Excerpted text:
....

Friday, September 26, 2008

The one or the other

A friend sent me this sms today.

'6 am rush hour. Getting stuff ready for school. I get a call on my cell. A polite male voice wishes me 'salaam walekum, bhai jaan hai?' ... I stammer 'nahi, nahi'. My mind is blank, being yanked into a different world. I search earnestly, is it -- salaam walekum or walekum salaam? .. What was the right thing?... Only when the voice asks for bhaijaan again that I remember to say wrong number. He says sorry .. I go back to world but thoughts creep between my stupidity of salaam or walekum and my son's lunch boxes.  Could that be a terrorist? .. Strange how easy it is to make me suspicious,  even with all my intellectual upbringing which seems so skin deep.. How easy it is to break my faith on the other Indian who i've never learnt to wish ...'

It prompted me to write this.

That in turn, led me to dig up a short story 'Alias', published last year in 'Stories at the Coffee Table'.

Monday, September 22, 2008

1, 2, 9 or 10?

Poor Suzi in 'The Evening in Paris', the heroine Deepa's twin sister, lost in childhood. Not only does the hero, Sam detest her for smoking, drinking, and asking for a kiss, her long-lost father rejects her too because she dances in a night club. As if it was her fault she was kidnapped when she was a kid by a drunkard villain. Even at the end, hit by bullets, she is passed on by Sam to his friend, Rajendra Nath to take care of her, and that's the last we see of her. Did she recover, did she die? Who cares, as long as Deepa is fine.

Not my favourite double role. Though Sharmila Tagore looks delectable. Dhanno says she is the prettiest heroine she has ever seen.

My favourites in some sort of order are 'Seeta Aur Geeta', 'Ram aur Shyam' and 'Sharmilee'. The first and the last, not least, I guess because both Hema Malini and Raakhee are at their most gorgeous best. 'Ram aur Shyam' because Dilip Kumar is astounding.

Amitabh Bachchan does not do that well in 'The Great Gambler', both Jai and Vijay look and behave in the same way. Shahrukh Khan does much more with his double role in 'Om Shanti Om'.

Somehow I can't seem to remember that many double roles in Hollywood films, except the twins in 'Parent Trap' and of course, the roles were played by twins. Though I love Baby Sonia in the Hindi take-off 'Do Kaliyan' better.

I suppose The Star loves himself so much, and we love The Star so much, what could be better than 2 of him in the same film? 9 or 10 of him?

 
* Drawing from 'The Star' series by Teja 
Most of these links will take you to 2 of my favourite blogs, Beth loves Bollywood and Filmi GeekMy other favourite, Memsaab Story has not written about any of these movies. How come, Memsaab? Anyway, this triumvirate of women between them have an impressive list of Hindi films that they have reviewed.

....

Tasks to perform:
**1)** List every film title named in the blog posts.
**2)** Repeat the blog posts word for word, from "1, 2, 9 or 10?" up to and including "Deepa is fine.".

Source data:
....

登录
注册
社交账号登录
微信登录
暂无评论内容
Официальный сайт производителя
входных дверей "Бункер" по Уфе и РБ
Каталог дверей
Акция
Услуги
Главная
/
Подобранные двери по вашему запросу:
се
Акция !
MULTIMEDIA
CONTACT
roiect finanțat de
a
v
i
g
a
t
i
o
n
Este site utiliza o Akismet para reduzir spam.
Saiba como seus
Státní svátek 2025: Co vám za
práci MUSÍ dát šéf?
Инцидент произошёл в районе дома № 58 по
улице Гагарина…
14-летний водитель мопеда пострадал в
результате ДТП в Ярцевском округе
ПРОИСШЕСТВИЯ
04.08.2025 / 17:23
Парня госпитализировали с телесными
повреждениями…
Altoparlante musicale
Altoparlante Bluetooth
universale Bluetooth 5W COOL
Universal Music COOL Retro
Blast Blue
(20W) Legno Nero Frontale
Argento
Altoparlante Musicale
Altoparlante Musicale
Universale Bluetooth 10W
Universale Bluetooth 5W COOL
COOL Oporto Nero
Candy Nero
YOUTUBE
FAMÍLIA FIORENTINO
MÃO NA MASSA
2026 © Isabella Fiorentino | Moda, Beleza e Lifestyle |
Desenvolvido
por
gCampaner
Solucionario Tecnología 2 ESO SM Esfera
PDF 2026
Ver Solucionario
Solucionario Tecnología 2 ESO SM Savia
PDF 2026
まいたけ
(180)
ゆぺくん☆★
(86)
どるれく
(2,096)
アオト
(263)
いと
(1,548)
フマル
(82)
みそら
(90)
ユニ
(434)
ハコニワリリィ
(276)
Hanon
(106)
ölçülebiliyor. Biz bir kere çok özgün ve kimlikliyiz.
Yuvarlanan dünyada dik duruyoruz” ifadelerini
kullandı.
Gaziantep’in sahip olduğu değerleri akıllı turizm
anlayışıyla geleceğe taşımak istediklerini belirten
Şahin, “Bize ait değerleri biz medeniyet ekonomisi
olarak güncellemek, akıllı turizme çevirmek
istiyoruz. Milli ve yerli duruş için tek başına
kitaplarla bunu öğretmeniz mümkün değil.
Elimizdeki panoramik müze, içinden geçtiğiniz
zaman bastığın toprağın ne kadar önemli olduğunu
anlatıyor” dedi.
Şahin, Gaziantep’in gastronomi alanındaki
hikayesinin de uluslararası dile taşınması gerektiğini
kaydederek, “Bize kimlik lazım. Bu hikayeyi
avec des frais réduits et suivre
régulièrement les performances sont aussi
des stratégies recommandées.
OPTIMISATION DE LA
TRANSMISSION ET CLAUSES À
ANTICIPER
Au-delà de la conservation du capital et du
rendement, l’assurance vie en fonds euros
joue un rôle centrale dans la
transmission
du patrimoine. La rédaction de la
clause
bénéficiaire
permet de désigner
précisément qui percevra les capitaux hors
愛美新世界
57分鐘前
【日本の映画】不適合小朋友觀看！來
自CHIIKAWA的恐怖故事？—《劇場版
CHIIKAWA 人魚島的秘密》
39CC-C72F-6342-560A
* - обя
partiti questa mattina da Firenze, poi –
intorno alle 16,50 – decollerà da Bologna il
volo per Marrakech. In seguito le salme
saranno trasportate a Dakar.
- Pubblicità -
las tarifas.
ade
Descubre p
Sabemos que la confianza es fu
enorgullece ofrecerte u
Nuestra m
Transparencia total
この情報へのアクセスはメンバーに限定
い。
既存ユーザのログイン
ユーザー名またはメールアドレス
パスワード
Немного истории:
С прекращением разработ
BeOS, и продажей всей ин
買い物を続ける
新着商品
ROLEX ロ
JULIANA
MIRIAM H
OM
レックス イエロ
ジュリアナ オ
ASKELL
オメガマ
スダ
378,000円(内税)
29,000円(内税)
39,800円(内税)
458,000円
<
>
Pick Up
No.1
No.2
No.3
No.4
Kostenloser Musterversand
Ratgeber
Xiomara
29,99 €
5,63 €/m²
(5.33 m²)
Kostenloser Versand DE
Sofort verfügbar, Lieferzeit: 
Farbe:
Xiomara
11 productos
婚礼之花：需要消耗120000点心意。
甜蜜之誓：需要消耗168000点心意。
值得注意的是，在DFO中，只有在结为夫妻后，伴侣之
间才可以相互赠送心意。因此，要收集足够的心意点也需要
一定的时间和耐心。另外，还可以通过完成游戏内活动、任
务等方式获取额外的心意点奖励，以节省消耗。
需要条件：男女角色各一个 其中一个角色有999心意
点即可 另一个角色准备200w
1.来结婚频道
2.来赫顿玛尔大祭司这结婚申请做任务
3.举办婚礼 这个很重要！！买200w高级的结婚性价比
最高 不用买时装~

....

Activity answers:
**1)**
- The Evening in Paris
- Seeta Aur Geeta
- Ram aur Shyam
- Sharmilee
- The Great Gambler
- Om Shanti Om
- Parent Trap
- Do Kaliyan

**2)**
1, 2, 9 or 10?

Poor Suzi in 'The Evening in Paris', the heroine Deepa's twin sister, lost in childhood. Not only does the hero, Sam detest her for smoking, drinking, and asking for a kiss, her long-lost father rejects her too because she dances in a night club. As if it was her fault she was kidnapped when she was a kid by a drunkard villain. Even at the end, hit by bullets, she is passed on by Sam to his friend, Rajendra Nath to take care of her, and that's the last we see of her. Did she recover, did she die? Who cares, as long as Deepa is fine.